Showing posts with label School. Show all posts
Showing posts with label School. Show all posts

Friday, August 14, 2009

Dealing the Best Way I Know How

D doesn't understand. My parents don't understand. And at some point, not even I understand. BUT I AM DEALING THE BEST WAY I KNOW HOW!

There are definitely some days when I don't know which way is up. Or if I will sincerely make it through the day. Today was one of those. I think I had a panic attack. Or at least had trouble breathing as I stressed about money and school for hours. My parents called to talk to me. And I tried to explain that I just cannot come up with all the money for tuition, books, my internship, insurance, and supplies. But I seemed to not be getting anywhere with them.

But I tried to pull it together before D got back. This is not something he needs to deal with. Especially as he is preparing for this weekend. But he rolled in. All happy and ready to relax after a hard day at work. My eyes were blood shot, I was still struggling to catch my breath, and I was sitting in the corner, in a ball.

These are the hard times. The times in my life when I am not sure why I do this. Or why in the world I let people do this to me. Or if in the end, is it all worth it? I don't know. I really don't. But there is something about D, that makes even these bad things, somewhat bearable. In one quick swoop, he collected me into his arms. And I never felt safer.

So maybe not everything is fixed. But I do feel better. D has a way of doing that. Money problems will plague me until I either finish school or leave it. But at the end of the day, there is more to life than money, school, and worries.

XOXO

♥D

Wednesday, August 12, 2009

Dealing

This just seems to be one of those weeks. And I don't even know where to begin. D left for DC earlier today and was not happy when he called me a while ago. His meeting was postponed until next week. They didn't let him know until he was ready to land. The man is not happy. He is actually considering not going next week. WHAT???

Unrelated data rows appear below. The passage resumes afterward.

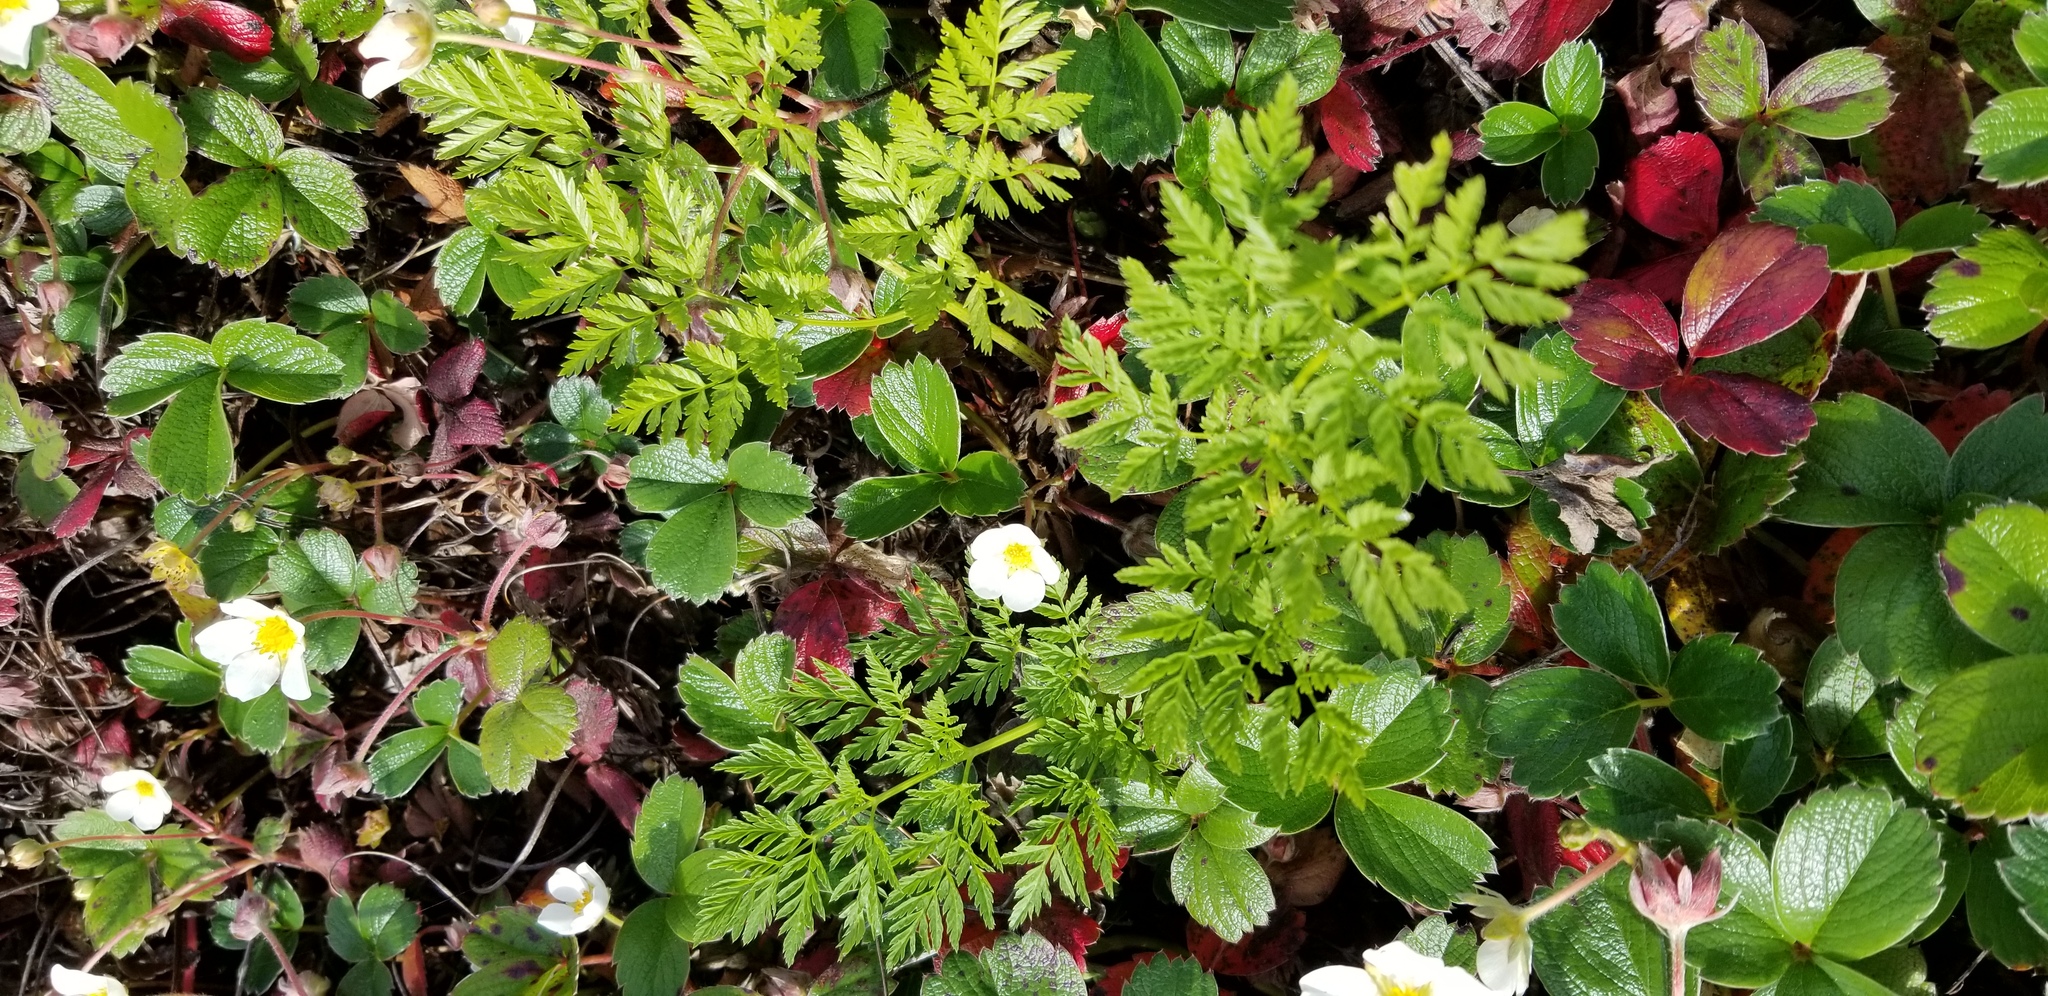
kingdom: Plantae
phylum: Tracheophyta
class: Magnoliopsida
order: Apiales
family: Apiaceae
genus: Conium
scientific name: Conium maculatum
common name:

I am in the midst of trying to decide what to do for the next 4 months or so. I have no clue what I want to do. If it was really up to me, well I would just pack up the books and spend my time with D. Seriously, I could easily get used to making him breakfast every morning, keeping him on schedule, and traveling across the country with him.

But it is not up to me. And school is breathing down my back. More like my parents are breathing down my back. Or my dad is. So I need to get it together. I really don't have the money to do it right now. But that is never a good enough excuse for my dad. And I am trying to do it on my own without accumulating debt. My parents, I know, want to help. But they have a business and are doing their own thing. Anyway, I am 26 years old and need to do this on my own. Without leaning on people. So I won't ask them.

D is almost ready to shove the money down my throat. But like I told him, that is HIS MONEY. We are not married. And I wouldn't feel right asking or even letting him pay for my education. The house stuff, yeah he can pay for it. Or the traveling. But not things like school, crafts, or my love of makeup. Those are things that I need to deal with.

So I AM DEALING. I don't know if I am dealing well. But I am dealing. The best way I know how. By cleaning. And cleaning everything around me. D's nieces cannot believe how much I clean. Or how much I have been cooking. But them being around, it helps keep my mind off of things that I cannot control!

XOXO

♥D

Tuesday, July 21, 2009

Back to Reality

It has already been a pretty crazy day. I finally talked to my Dad about some school stuff. The two of us had a good talk this morning. We laid it all on the table. And after some tears on my end, I think we are finally seeing eye to eye on things. I just think he better understands me now.

The Man Beast, AKA D, is off to work. He was pretty excited about going. Especially when he realized he would be "Airwolfing" it to work. That just made me laugh. But it is good to see him excited about work again. I just think he needed a break. And this vacation was perfect for him!

I, on the other hand, am pretty stressed out. I have a seriously important doctors appointment later today. And I can't help but be worried...and stressed out about it. I am just praying things go OK. Then I also have this whole school and career thing that is just got me in knots. I don't know what I am going to do. I need to do some serious thinking about this.

For now, I am working on some gifts. One of D's good friends recently had a baby girl. So I am doing some finishing touches to some gifts. We bought some, and I made some. I can't wait to go visit the little princess!

And I am giving our "Fur Babies" some love. I know they missed us. So we are just hanging out together while "Daddy" is gone working. Really, the pups need love. They have followed me everywhere, and I mean everywhere, since we got home.